Тони задержался, чтобы полюбоваться нашей встречей, потом исчез в двери позади столика портье. Он оставил дверь приоткрытой. Я услышала, как Стратос тихо говорил что-то по-гречески, разобрать было невозможно.
Фрэнсис не сводила озабоченного, вопрошающего взгляда с моего лица. Я, должно быть, уже не выглядела подавленным существом, которое она видела утром.
– Это для меня? – Она, как и я, помнила об открытой двери.
– Да… если бы ты прошла немного вверх… там я обнаружила то, что мы искали! Принесла живым и невредимым. Вот, ястребинка волосистая – ланглезиус волосатиус, нечто совсем новое.

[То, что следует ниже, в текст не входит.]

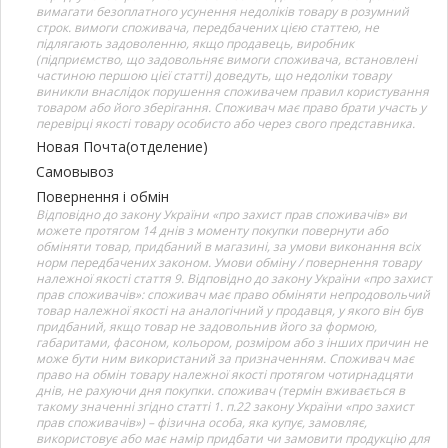
вимагати безоплатного усунення недоліків товару в розумний
строк. вимоги споживача, передбачених цією статтею, не
підлягають задоволенню, якщо продавець, виробник
(підприємство, що задовольняє вимоги споживача, встановлені
частиною першою цієї статті) доведуть, що недоліки товару
виникли внаслідок порушення споживачем правил користування
товаром або його зберігання. Споживач має право брати участь у
перевірці якості товару особисто або через свого представника.
Новая Почта(отделение)
Самовывоз
Повернення і обмін
Відповідно до закону України «про захист прав споживачів» ви
можете протягом 14 днів з моменту покупки повернути або
обміняти товар, придбаний в магазині, за умови виконання всіх
норм передбачених законом. Умови обміну / повернення товару
належної якості стаття 9. Відповідно до закону України «про захист
прав споживачів»: споживач має право обміняти непродовольчий
товар належної якості на аналогічний у продавця, у якого він був
придбаний, якщо товар не задовольнив його за формою,
габаритами, фасоном, кольором, розміром або з інших причин не
може бути ним використаний за призначенням. Споживач має
право на обмін товару належної якості протягом чотирнадцяти
днів, не рахуючи дня покупки. споживач (термін вживається в
такому значенні згідно статті 1. п.22 закону України «про захист
прав споживачів») – фізична особа, яка купує, замовляє,
використовує або має намір придбати чи замовити продукцію для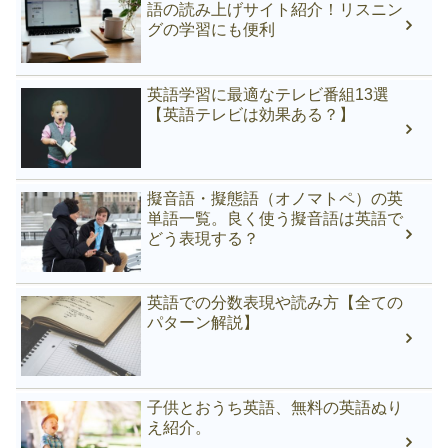
語の読み上げサイト紹介！リスニン
グの学習にも便利
英語学習に最適なテレビ番組13選
【英語テレビは効果ある？】
擬音語・擬態語（オノマトペ）の英
単語一覧。良く使う擬音語は英語で
どう表現する？
英語での分数表現や読み方【全ての
パターン解説】
子供とおうち英語、無料の英語ぬり
え紹介。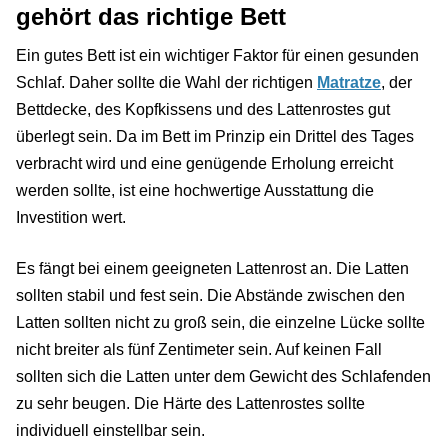
gehört das richtige Bett
Ein gutes Bett ist ein wichtiger Faktor für einen gesunden
Schlaf. Daher sollte die Wahl der richtigen
Matratze
, der
Bettdecke, des Kopfkissens und des Lattenrostes gut
überlegt sein. Da im Bett im Prinzip ein Drittel des Tages
verbracht wird und eine genügende Erholung erreicht
werden sollte, ist eine hochwertige Ausstattung die
Investition wert.
Es fängt bei einem geeigneten Lattenrost an. Die Latten
sollten stabil und fest sein. Die Abstände zwischen den
Latten sollten nicht zu groß sein, die einzelne Lücke sollte
nicht breiter als fünf Zentimeter sein. Auf keinen Fall
sollten sich die Latten unter dem Gewicht des Schlafenden
zu sehr beugen. Die Härte des Lattenrostes sollte
individuell einstellbar sein.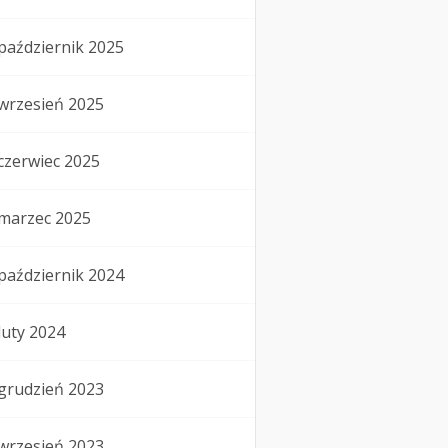
październik 2025
wrzesień 2025
czerwiec 2025
marzec 2025
październik 2024
luty 2024
grudzień 2023
wrzesień 2023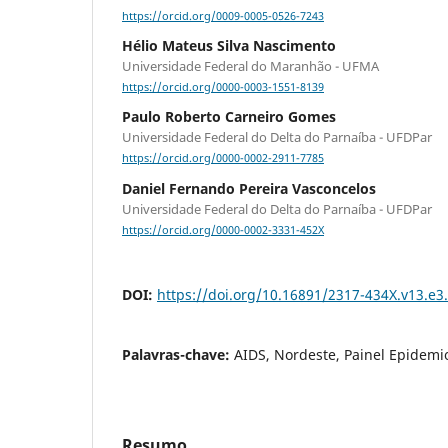
https://orcid.org/0009-0005-0526-7243
Hélio Mateus Silva Nascimento
Universidade Federal do Maranhão - UFMA
https://orcid.org/0000-0003-1551-8139
Paulo Roberto Carneiro Gomes
Universidade Federal do Delta do Parnaíba - UFDPar
https://orcid.org/0000-0002-2911-7785
Daniel Fernando Pereira Vasconcelos
Universidade Federal do Delta do Parnaíba - UFDPar
https://orcid.org/0000-0002-3331-452X
DOI:
https://doi.org/10.16891/2317-434X.v13.e3
Palavras-chave:
AIDS, Nordeste, Painel Epidemi
Resumo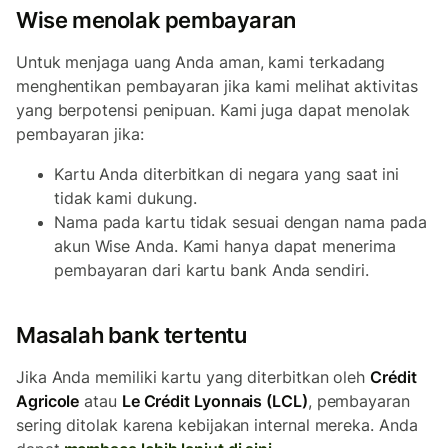
Wise menolak pembayaran
Untuk menjaga uang Anda aman, kami terkadang
menghentikan pembayaran jika kami melihat aktivitas
yang berpotensi penipuan. Kami juga dapat menolak
pembayaran jika:
Kartu Anda diterbitkan di negara yang saat ini
tidak kami dukung.
Nama pada kartu tidak sesuai dengan nama pada
akun Wise Anda. Kami hanya dapat menerima
pembayaran dari kartu bank Anda sendiri.
Masalah bank tertentu
Jika Anda memiliki kartu yang diterbitkan oleh
Crédit
Agricole
atau
Le Crédit Lyonnais (LCL)
, pembayaran
sering ditolak karena kebijakan internal mereka. Anda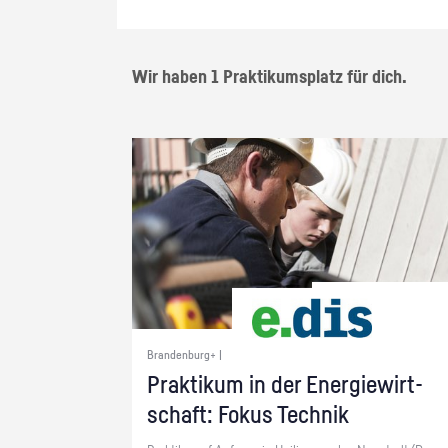
Wir haben 1 Praktikumsplatz für dich.
Brandenburg+ |
Prak­ti­kum in der En­er­gie­wirt­
schaft: Fokus Tech­nik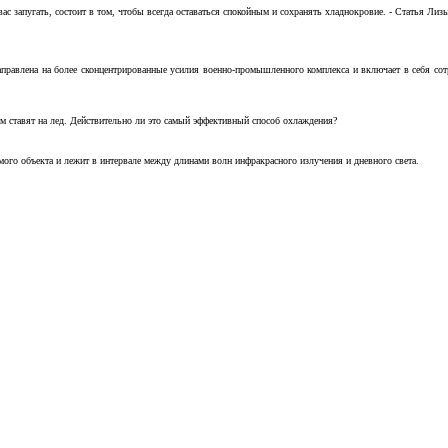
с запугать, состоит в том, чтобы всегда оставаться спокойным и сохранять хладнокровие. - Статья Лизы 
аправлена на более сконцентрированные усилия военно-промышленного комплекса и включает в себя с
м ставят на лед. Действительно ли это самый эффективный способ охлаждения?
ого объекта и лежит в интервале между длинами волн инфракрасного излучения и дневного света.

Я отделила от букета обыкновенный маленький одуванчик и протянула ей. Я увидела, как передернулось ее лицо, но почти сразу вслед за этим глаза ее выразили понимание и приблизились к моим. Я кивнула, с невероятным усилием сдерживая торжествующую улыбку, но справилась, не позволила пошевелиться ни единому мускулу. Глаза у Фрэнсис загорелись.

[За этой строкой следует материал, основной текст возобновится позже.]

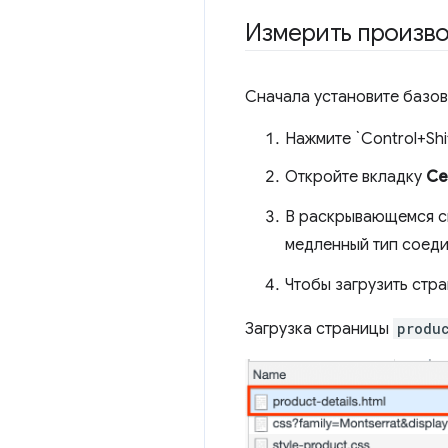
Измерить произв
Сначала установите базов
Нажмите `Control+Shi
Откройте вкладку
Се
В раскрывающемся 
медленный тип соеди
Чтобы загрузить стр
Загрузка страницы
produ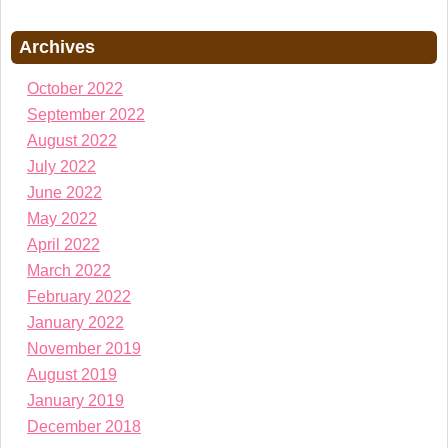
Archives
October 2022
September 2022
August 2022
July 2022
June 2022
May 2022
April 2022
March 2022
February 2022
January 2022
November 2019
August 2019
January 2019
December 2018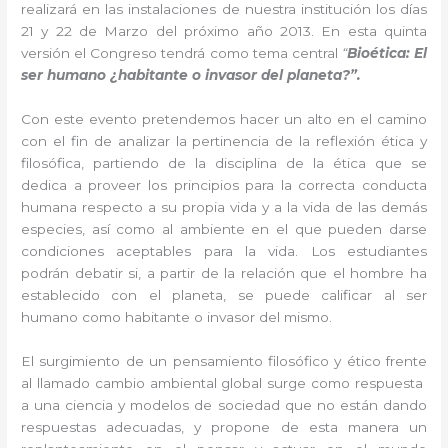
realizará en las instalaciones de nuestra institución los días
21 y 22 de Marzo del próximo año 2013. En esta quinta
versión el Congreso tendrá como tema central
“
Bioética: El
ser humano ¿habitante o invasor del planeta?”.
Con este evento pretendemos hacer un alto en el camino
con el fin de analizar la pertinencia de la reflexión ética y
filosófica, partiendo de la disciplina de la ética que se
dedica a proveer los principios para la correcta conducta
humana respecto a su propia vida y a la vida de las demás
especies, así como al ambiente en el que pueden darse
condiciones aceptables para la vida. Los estudiantes
podrán debatir si, a partir de la relación que el hombre ha
establecido con el planeta, se puede calificar al ser
humano como habitante o invasor del mismo.
El surgimiento de un pensamiento filosófico y ético frente
al llamado cambio ambiental global surge como respuesta
a una ciencia y modelos de sociedad que no están dando
respuestas adecuadas, y propone de esta manera un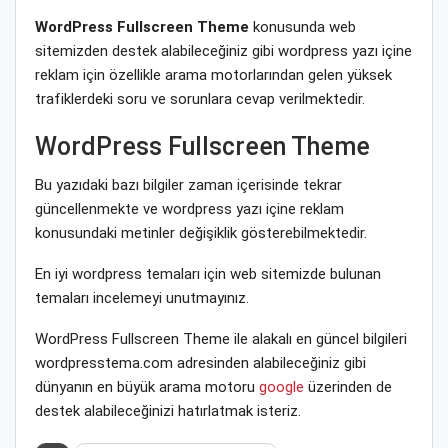
WordPress Fullscreen Theme
konusunda web
sitemizden destek alabileceğiniz gibi wordpress yazı içine
reklam için özellikle arama motorlarından gelen yüksek
trafiklerdeki soru ve sorunlara cevap verilmektedir.
WordPress Fullscreen Theme
Bu yazıdaki bazı bilgiler zaman içerisinde tekrar
güncellenmekte ve wordpress yazı içine reklam
konusundaki metinler değişiklik gösterebilmektedir.
En iyi wordpress temaları için web sitemizde bulunan
temaları incelemeyi unutmayınız.
WordPress Fullscreen Theme ile alakalı en güncel bilgileri
wordpresstema.com adresinden alabileceğiniz gibi
dünyanın en büyük arama motoru
google
üzerinden de
destek alabileceğinizi hatırlatmak isteriz.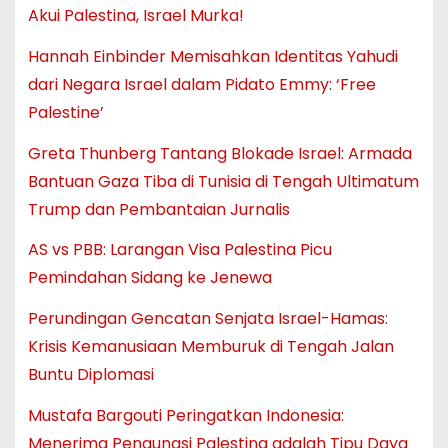
Akui Palestina, Israel Murka!
Hannah Einbinder Memisahkan Identitas Yahudi
dari Negara Israel dalam Pidato Emmy: ‘Free
Palestine’
Greta Thunberg Tantang Blokade Israel: Armada
Bantuan Gaza Tiba di Tunisia di Tengah Ultimatum
Trump dan Pembantaian Jurnalis
AS vs PBB: Larangan Visa Palestina Picu
Pemindahan Sidang ke Jenewa
Perundingan Gencatan Senjata Israel-Hamas:
Krisis Kemanusiaan Memburuk di Tengah Jalan
Buntu Diplomasi
Mustafa Bargouti Peringatkan Indonesia:
Menerima Pengungsi Palestina adalah Tipu Daya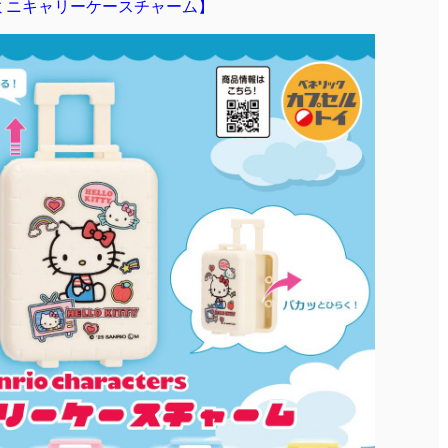
ミニキャリーケースチャーム】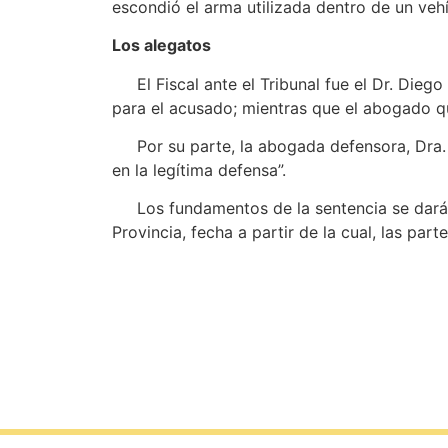
escondió el arma utilizada dentro de un vehí
Los alegatos
El Fiscal ante el Tribunal fue el Dr. Diego 
para el acusado; mientras que el abogado qu
Por su parte, la abogada defensora, Dra. 
en la legítima defensa”.
Los fundamentos de la sentencia se darán a
Provincia, fecha a partir de la cual, las part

– Хороший, правда? – сказала я, прикасаясь к желтым лепесткам. – Совершенно свежий, нетронутый.
– Милая, это сокровище, – сказала Фрэнсис. – Я немедленно определю его на место. Поднимусь вместе с тобой.
Я поспешно покачала головой. Это бы выглядело так, будто мы хотим побыстрее уединиться.
– Не стоит. Я принесу тебе все вниз, как только переоденусь. Вот остальное. Я не думаю, что тут попадется еще что-то особенное, но времени было мало. Закажешь мне цикутию[44]
и барашка, ладно? Пообедаем вместе. И хорошо бы поскорее, я умираю от голода.Я прибежала наверх в свою комнату. Последние розовые лучи солнца догорали на стенах. Тени виноградных листьев расплывались и готовы были пропасть в темноте.
Я сняла свой льняной жакет и бросила на кровать, потом скинула пыльную обувь. Только теперь я начала понимать, насколько устала. Ступни у меня ломило, пыль просочилась сквозь парусиновые туфли. Тонкая соломенная циновка приятно холодила босые ноги. Я стянула платье и швырнула его вслед за жакетом, потом подошла к окну, широко распахнула его, облокотилась на прохладный каменный подоконник и выглянула наружу.
Вдали высились угольно-черные скалы с золотой окантовкой у основания. Под ними лежало нагретое море в тени цвета индиго, а там, где солнце еще касалось его, – мерцающего темно-фиолетового цвета. Плоские скалы около гостиницы, полностью лежащие в сумеречном свете, были оттенка анемонов. Ледяные маргаритки закрылись, а листья, покрывающие скалы, выглядели темными, как водоросли. Ветер к вечеру переменился, и легкий бриз дул от берега, гоня рябь по воде. Две чайки плавали по заливу, их можно было узнать только по протяжным печальным крикам.